JurnalBabel.com – Prof. Dr. Suparji Achmad, SH., MH. yang kerap disapa Suparji, tentu tidak asing lagi bagi dunia hukum. Ia sering tampil di berbagai televisi nasional. Berbagai pendapatnya sangat menarik untuk didengarkan terkait kasus-kasus yang ada di Indonesia.
Suparji merupakan Guru Besar Ilmu Hukum Universitas Al Azhar Indonesia sekaligus pakar hukum pidana. Tapi siapa sangka, ia yang merupakan seorang pakar hukum dan guru besar dengan gelar profesor tersebut memiliki orang tua yang tidak bisa baca tulis.
Dikutip dari berbagai sumber, Suparji lahir pada 20 Februari 1972 di pelosok Kabupaten Sukoharjo, tepatnya di Desa Karakan, Kecamatan Weru. Ia bungsu dari delapan bersaudara dari pasangan Wito Miharjo (alm) dan Jinem (alm) di pelosok Sukoharjo.
Ayah Suparji, Wito sehari-hari bekerja keras mengayuh becaknya untuk menghidupi dan menyekolahkan Suparji. Sementara, Jinem berjualan tempe sembari sebagai ibu rumah tangga.

BAHAN YANG DISEDIAKAN:
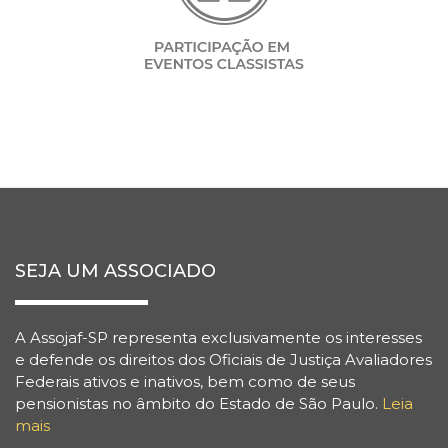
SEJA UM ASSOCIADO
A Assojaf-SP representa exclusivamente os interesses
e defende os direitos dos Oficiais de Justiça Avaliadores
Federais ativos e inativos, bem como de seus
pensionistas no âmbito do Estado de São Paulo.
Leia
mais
...
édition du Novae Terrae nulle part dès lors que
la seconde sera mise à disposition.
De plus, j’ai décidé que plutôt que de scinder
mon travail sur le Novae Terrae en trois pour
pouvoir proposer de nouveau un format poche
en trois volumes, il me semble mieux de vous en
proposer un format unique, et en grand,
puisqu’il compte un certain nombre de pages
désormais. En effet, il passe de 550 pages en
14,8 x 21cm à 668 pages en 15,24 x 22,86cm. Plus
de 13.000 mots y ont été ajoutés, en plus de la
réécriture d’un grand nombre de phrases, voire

TELAAH BAHAN:
a: Tentukan apakah setiap pernyataan berikut sesuai dengan teks tentang Suparji Achmad. Jawab ya atau tidak, lalu kutip persis kata-kata teks yang menjadi penentunya: (i) Suparji adalah anak sulung dari delapan bersaudara; (ii) ayah Suparji bekerja mengayuh becak; (iii) Suparji lahir di Kecamatan Weru.
b: Lanjutkan teks tentang Suparji Achmad dari bagian terakhirnya.
Catatan-catatan tersebut tidak berhubungan dengan teks tentang Suparji Achmad.

JAWABAN PER NOMOR:
a:
(i) Tidak: "Ia bungsu dari delapan bersaudara"
(ii) Ya: "Wito sehari-hari bekerja keras mengayuh becaknya"
(iii) Ya: "tepatnya di Desa Karakan, Kecamatan Weru"

b:
“Orang tua saya bahkan tidak mengerti tentang baca tulis. Dengan kondisi demikian, itu menjadi bara yang terus menyala dalam dada saya untuk bisa membahagiakan mereka, hingga sekarang bisa menjadi guru besar,” kata Suparji.
Oleh karena itu, ia berpesan kepada seluruh lapisan masyarakat untuk tidak menyerah pada keadaan. Kondisi yang kita alami hari ini, kata Suparji, tidak bisa menjadi alasan untuk tidak mengejar impian.
Tentu saja kisahnya yang seorang bocah penggembala kambing yang senang membawa buku catatan kecil, lalu empat puluh tahun kemudian menjadi guru besar sangat menginspirasi.
Meski hidup di tengah keterbatasan, kedua orang tua Suparji mengajarkan ketekunan dan keikhlasan kepada Suparji kecil. Dengan didikan orang tua dan guru di sekolah, Suparji kecil tumbuh menjadi anak yang cerdas dan mandiri.
Di sela waktu sekolahnya, ia membantu orang tuanya dengan menggembala kambing sembari membawa buku catatan kecil untuk belajar.
“Saya ini cuma wong ndeso angon weduz (orang desa, memelihara kambing), orang tua tidak bisa baca tulis, tapi alhamdulillah bisa dikukuhkan menjadi guru besar ilmu hukum,” ujarnya.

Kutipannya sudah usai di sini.